:: Supplied records

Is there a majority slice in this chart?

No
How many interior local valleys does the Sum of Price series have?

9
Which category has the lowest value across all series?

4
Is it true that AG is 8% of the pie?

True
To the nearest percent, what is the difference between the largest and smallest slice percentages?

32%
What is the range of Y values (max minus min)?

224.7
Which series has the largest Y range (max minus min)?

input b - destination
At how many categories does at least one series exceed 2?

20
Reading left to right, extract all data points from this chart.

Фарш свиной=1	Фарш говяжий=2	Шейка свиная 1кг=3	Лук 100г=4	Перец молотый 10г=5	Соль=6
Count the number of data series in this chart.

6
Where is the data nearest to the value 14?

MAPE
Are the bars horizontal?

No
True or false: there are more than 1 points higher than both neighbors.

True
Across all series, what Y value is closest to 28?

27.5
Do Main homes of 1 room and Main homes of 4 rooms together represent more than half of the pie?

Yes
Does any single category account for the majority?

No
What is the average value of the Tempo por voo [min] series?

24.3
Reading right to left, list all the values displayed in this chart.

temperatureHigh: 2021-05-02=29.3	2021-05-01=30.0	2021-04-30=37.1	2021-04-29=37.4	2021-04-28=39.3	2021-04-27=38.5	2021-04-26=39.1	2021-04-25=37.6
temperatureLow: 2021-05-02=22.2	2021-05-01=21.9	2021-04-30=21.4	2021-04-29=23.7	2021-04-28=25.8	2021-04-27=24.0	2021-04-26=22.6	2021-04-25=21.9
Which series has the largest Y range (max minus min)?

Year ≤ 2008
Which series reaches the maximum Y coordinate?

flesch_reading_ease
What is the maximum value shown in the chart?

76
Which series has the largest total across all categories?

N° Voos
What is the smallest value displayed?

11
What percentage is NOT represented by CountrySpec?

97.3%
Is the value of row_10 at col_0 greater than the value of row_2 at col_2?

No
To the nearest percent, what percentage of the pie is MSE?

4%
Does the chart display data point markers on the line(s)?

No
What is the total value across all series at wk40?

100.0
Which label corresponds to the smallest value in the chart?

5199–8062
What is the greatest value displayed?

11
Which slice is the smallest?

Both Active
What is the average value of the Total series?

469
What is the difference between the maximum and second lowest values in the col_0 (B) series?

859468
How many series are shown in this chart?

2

::::

▶ **What you have to do**
Gather every line of the data above that contains the word "nearest".

▶ **Finished exercise**
To the nearest percent, what is the difference between the largest and smallest slice percentages?
Where is the data nearest to the value 14?
To the nearest percent, what percentage of the pie is MSE?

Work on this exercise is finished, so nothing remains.